Quantum3D Announces IG178 COTS, Software-Based GPU for Safety-Critical Applications

IGL178 is the Visual Computing Industry’s First COTS, Obsolescence-Proof, High-Performance, FAA DO-178B Level-A Certifiable, Software-Based OpenGL SC and ES Graphics Processing Unit (GPU) that Enables Advanced, Realtime 2D/3D Graphics and Video on Virtually Any Embedded Platform

San Jose, CA, March 07, 2008 --(PR.com)-- Quantum3D®, Inc., a leading provider of Commercial, Off-the-Shelf (COTS) open-architecture, realtime visual computing solutions for the Visual and Sensor Simulation and Training (VSST) and Embedded Visual Computing (EVC) markets, today announced the release of IGL178™, the industry’s first, entirely software-based, FAA DO-178B Level-A certifiable OpenGL® Safety Critical (SC) and OpenGL Embedded Systems (ES) Graphics Processing Unit (GPU).

IGL178 enables avionics and other safety-critical visual computing application developers to deploy industry-standard realtime OpenGL ES and SC applications on virtually any embedded system or display device, including systems not equipped with hardware-accelerated GPUs. IGL178 also enables GPU-equipped systems for which safety-critical certifiable drivers are not available to host certified applications by eliminating un-trusted driver code. With its ability to support high-fidelity, high-performance realtime 2D and 3D graphics and video applications on a wide range of systems and operating environments, IGL178 is well suited for development and deployment of new classes of low-cost, obsolescence-proof avionics, weapon systems and other advanced-display applications, including Primary and Multi-Function Displays (PFDs and MFDs), Heads-Up Displays (HUDS), Standby Instruments and Soft Controllers. IGL178 also features unique capabilities that make it ideal for new applications, including scaleable Avionics Application Standard Software Interface (ARINC 653)-partitioned safety-critical and multilevel-secure workstation applications.
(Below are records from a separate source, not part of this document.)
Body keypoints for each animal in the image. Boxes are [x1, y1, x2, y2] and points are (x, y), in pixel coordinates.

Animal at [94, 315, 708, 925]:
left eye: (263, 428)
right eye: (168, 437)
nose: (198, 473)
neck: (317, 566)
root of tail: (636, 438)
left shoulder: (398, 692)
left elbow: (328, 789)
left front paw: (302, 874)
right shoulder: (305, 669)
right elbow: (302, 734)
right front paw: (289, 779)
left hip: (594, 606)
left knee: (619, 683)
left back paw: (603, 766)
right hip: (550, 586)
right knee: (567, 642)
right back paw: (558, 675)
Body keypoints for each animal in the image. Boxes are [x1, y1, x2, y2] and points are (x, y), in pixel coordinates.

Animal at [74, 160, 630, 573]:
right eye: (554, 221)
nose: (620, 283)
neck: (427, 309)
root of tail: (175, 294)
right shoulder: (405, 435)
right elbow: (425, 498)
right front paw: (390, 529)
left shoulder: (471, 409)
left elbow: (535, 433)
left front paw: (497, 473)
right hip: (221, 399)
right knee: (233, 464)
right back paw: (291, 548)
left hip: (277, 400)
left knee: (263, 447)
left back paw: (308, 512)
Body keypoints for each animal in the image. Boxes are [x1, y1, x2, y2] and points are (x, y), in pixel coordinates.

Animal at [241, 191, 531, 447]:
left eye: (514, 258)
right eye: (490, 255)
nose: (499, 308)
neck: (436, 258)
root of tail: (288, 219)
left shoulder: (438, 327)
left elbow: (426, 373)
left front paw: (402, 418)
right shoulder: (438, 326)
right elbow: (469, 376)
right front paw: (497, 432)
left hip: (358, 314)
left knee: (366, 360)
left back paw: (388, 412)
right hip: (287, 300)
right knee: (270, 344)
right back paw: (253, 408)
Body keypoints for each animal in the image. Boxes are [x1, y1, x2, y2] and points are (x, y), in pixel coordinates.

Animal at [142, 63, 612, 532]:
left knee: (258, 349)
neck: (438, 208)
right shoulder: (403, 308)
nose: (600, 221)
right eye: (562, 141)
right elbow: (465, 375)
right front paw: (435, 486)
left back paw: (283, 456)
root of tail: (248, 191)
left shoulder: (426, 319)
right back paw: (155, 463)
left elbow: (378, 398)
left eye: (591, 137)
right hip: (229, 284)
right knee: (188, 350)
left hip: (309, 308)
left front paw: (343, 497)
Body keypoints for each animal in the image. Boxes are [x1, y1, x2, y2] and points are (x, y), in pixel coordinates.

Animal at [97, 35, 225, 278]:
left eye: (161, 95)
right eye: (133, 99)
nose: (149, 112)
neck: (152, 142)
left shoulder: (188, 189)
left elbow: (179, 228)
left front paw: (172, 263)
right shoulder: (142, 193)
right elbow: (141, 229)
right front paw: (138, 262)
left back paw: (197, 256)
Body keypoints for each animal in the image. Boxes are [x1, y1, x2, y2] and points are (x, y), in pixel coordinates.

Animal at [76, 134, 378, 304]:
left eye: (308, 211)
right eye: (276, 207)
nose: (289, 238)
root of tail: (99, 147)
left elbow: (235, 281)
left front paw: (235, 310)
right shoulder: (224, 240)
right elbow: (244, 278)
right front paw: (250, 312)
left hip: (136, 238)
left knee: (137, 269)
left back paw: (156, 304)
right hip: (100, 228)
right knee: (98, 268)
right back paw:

Implemented by the Quantum3D IData® team and optimized for avionics and other safety- and mission-critical embedded visual computing applications, IGL178 is an efficient, small-footprint, comprehensive software implementation of OpenGL ES and SC that features extensive optimizations to provide high-performance, high-fidelity, precision software-based rendering. A key benefit of IGL178 is that it offers application developers a scalable solution for embedded graphics that supports both CPU-accelerated and GPU-accelerated graphics subsystems with a single industry-standard API so that applications may be readily deployed across multiple platform types with minimal time and development expense.

"IGL178 addresses many of the biggest problems facing the safety-critical embedded graphics industry today—COTS GPU scalability, certifiability and obsolescence," said Ross Q. Smith, Quantum3D President and Co-Founder. “By enabling the usage of industry-standard OpenGL ES and SC on virtually any platform, IGL178 allows developers in all embedded markets to employ common tool chains and common software to deploy long-lifecycle, high-fidelity, precision 2D and 3D graphics and video-intensive applications on essentially all embedded visual computing platforms, even those without dedicated hardware graphics acceleration, as well as address new challenges like MLS workstation and ARINC 653 partitioned applications."

IGL178 Fundamentally Addresses Merchant GPU Obsolescence and Certifiability
While desktop or embedded merchant GPUs can provide powerful performance for visual computing applications, they also have significant limitations—especially for avionics, medical device and military applications where safety-critical certification and long-lifecycle support is required. Modern merchant GPUs are designed for volume PC and cell phone applications where features, performance and cost are the most important design factors. Merchant GPUs, in general, are not designed to meet the rigorous hardware verification requirements of FAA DO-254 or similar standards. Because of the complexity required to meet the needs of demanding video games and similar applications, the design of merchant GPUs makes such certification efforts resource and cost prohibitive for the GPU manufacturers and virtually impossible to conduct as a post-design effort. In addition, this same GPU complexity, combined with the limited volume of safety-critical and mission-critical applications compared with consumer applications, also results in limited availability and often expensive software development efforts to produce drivers that are suitable for FAA DO-178B Level-A or similar software certifications. Moreover, the short service life of merchant GPUs (typically one to three years, with five years for automotive components) requires expensive and frequent lifetime buys for end-of-life components when such components are employed on long-lifecycle (10- to 20-year) programs such as avionics systems. Also, application-specific requirements, such as video alpha blending, alpha-out channels, strict time partitioning, precision anti-aliasing, support for unique display formats and use with FPGAs, DSPs and multi-core designs, may be difficult or exceedingly expensive to implement with COTS GPUs. IGL178, by exploiting the available performance and capability of modern, embedded CPUs, fundamentally addresses merchant GPU limitations while still providing the capabilities and performance required for a wide variety of embedded visual computing applications.